Excerpted text ->
We do not amortize goodwill, but test it at least annually for impairment at the reporting unit level. A reporting unit is an operating segment or one level below an operating segment (a component) if discrete financial information is prepared and regularly reviewed by segment management. Components are aggregated as a single reporting unit if they have similar economic characteristics. Each of our reporting units with goodwill is required to perform impairment tests annually or whenever events or circumstances indicate that the value of goodwill may be impaired. During the fourth quarter of Fiscal 2017, the Company adopted new accounting guidance simplifying the test for goodwill impairment. The adoption of the new guidance did not impact the consolidated financial statements (see Note 3).

F-16

Table of Contents
UGI Corporation and Subsidiaries
Notes to Consolidated Financial Statements
(Currency in millions, except per share amounts and where indicated otherwise)

For certain of our reporting units with goodwill, we assess qualitative factors to determine whether it is more likely than not that the fair value of such reporting unit is less than its carrying amount. For our other reporting units with goodwill, we bypass the qualitative assessment and perform the quantitative assessment by comparing the fair values of the reporting units with their carrying amounts, including goodwill. We determine fair values generally based on a weighting of income and market approaches. For purposes of the income approach, fair values are determined based upon the present value of the reporting unit’s estimated future cash flows, including an estimate of the reporting unit’s terminal value based upon these cash flows, discounted at appropriate risk-adjusted rates. We use our internal forecasts to estimate future cash flows which may include estimates of long-term future growth rates based upon our most recent reviews of the long-term outlook for each reporting unit. Cash flow estimates used to establish fair values under our income approach involve management judgments based on a broad range of information and historical results. In addition, external economic and competitive conditions can influence future performance. For purposes of the market approach, we use valuation multiples for companies comparable to our reporting units. The market approach requires judgment to determine the appropriate valuation multiples. If the carrying amount of a reporting unit exceeds its fair value, an impairment loss is recognized in an amount equal to such excess but not to exceed the total amount of the goodwill of the reporting unit.

To-do list ->
A. In the excerpted text on goodwill impairment testing, why are certain components combined and treated as a single reporting unit?
B. Can you carry the goodwill impairment text forward from its final sentence?

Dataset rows
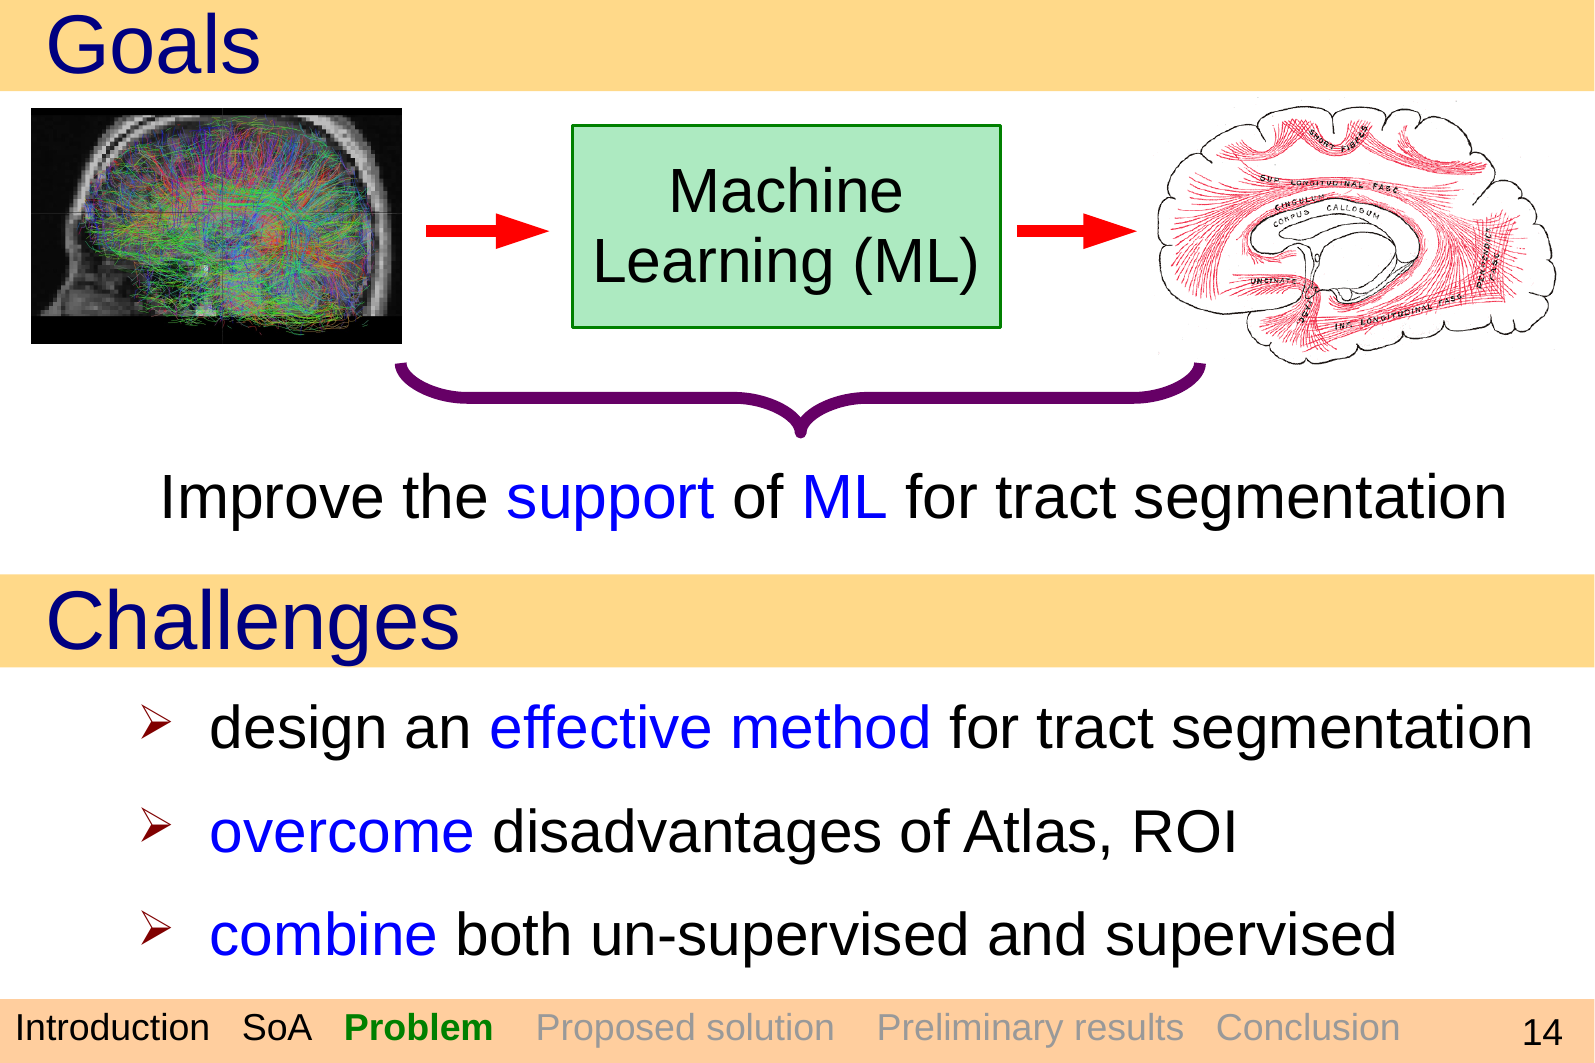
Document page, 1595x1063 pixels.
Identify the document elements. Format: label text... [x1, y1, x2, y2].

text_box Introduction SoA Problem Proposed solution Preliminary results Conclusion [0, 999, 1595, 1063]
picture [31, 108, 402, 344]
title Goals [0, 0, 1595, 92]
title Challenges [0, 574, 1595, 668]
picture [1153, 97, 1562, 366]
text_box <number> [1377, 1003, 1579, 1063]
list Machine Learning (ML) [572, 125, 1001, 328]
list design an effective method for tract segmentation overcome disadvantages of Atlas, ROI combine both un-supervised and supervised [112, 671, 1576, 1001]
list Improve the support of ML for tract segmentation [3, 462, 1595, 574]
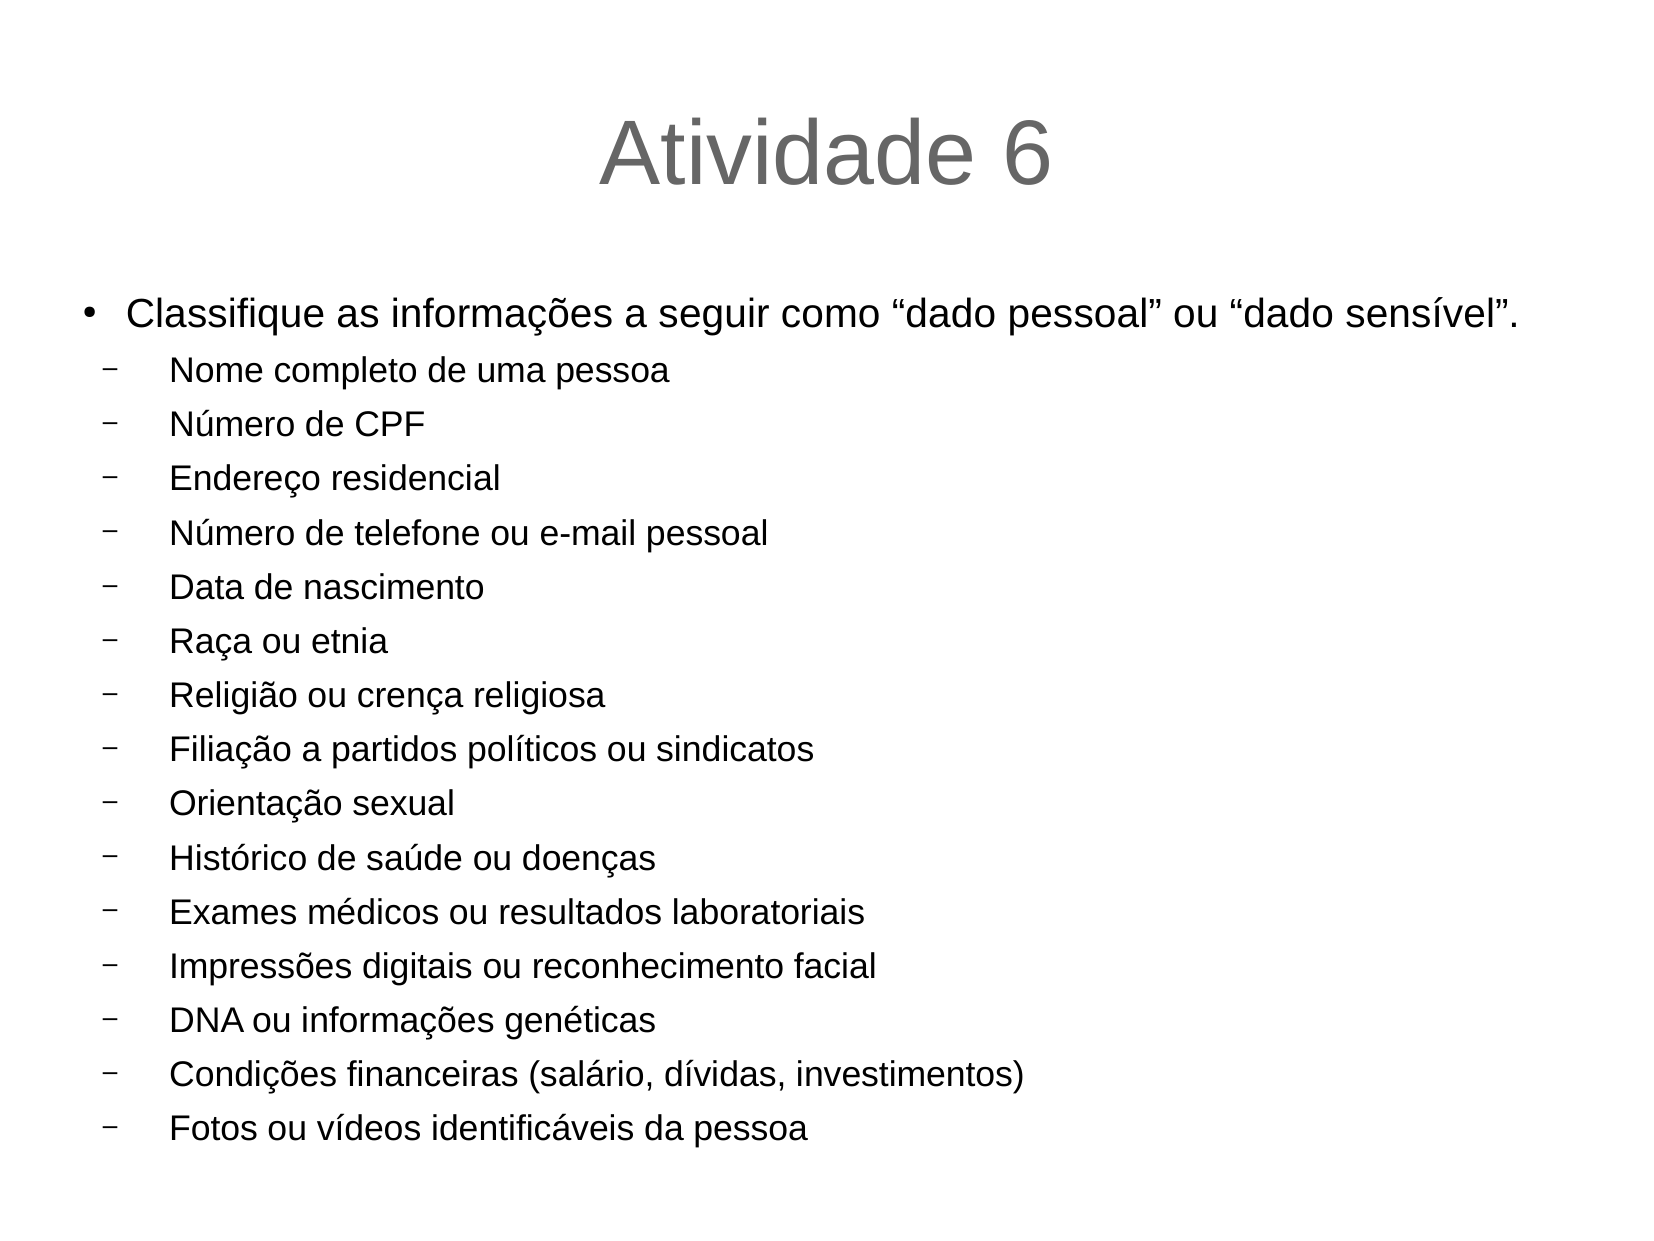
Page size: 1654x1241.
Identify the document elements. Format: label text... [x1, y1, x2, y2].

Answers to each task ->
A. Components are combined into a single reporting unit when they have similar economic characteristics.

B.
There were no accumulated impairment losses at September 30, 2017 and 2016, and no provisions for goodwill or other intangible asset impairments were recorded during Fiscal 2017, Fiscal 2016 or Fiscal 2015.
Impairment of Long-Lived Assets and Cost Basis Investments
We evaluate long-lived assets for impairment whenever events or changes in circumstances indicate that the carrying amount of such assets may not be recoverable. We evaluate recoverability based upon undiscounted future cash flows expected to be generated by such assets. No material provisions for impairments were recorded during Fiscal 2017, Fiscal 2016 or Fiscal 2015.
We reduce the carrying values of our cost basis investments when we determine that a decline in fair value is other than temporary. During Fiscal 2017, we recorded a pre-tax loss of $11.0 associated with an other-than-temporary impairment of our investment in a private equity partnership that invests in renewable energy companies. This loss is reflected in “Other operating income, net” on the Consolidated Statements of Income. No other-than-temporary impairment losses were recognized during Fiscal 2016 or Fiscal 2015.

Deferred Debt Issuance Costs
We defer and amortize debt issuance costs and debt premiums and discounts over the expected lives of the respective debt issues considering maturity dates. Deferred debt issuance costs associated with long-term debt are reflected as a direct deduction from the carrying amount of such debt. Deferred debt issuance costs associated with line of credit facilities are classified as “Other assets” on our Consolidated Balance Sheets. Amortization of the issuance costs is reported as interest expense. Unamortized costs associated with redemptions of debt prior to their stated maturity are generally recognized and recorded in loss on extinguishment of debt. As permitted by regulatory authorities, gains or losses resulting from refinancings of UGI Utilities’ debt are deferred and amortized over the lives of the new issuances.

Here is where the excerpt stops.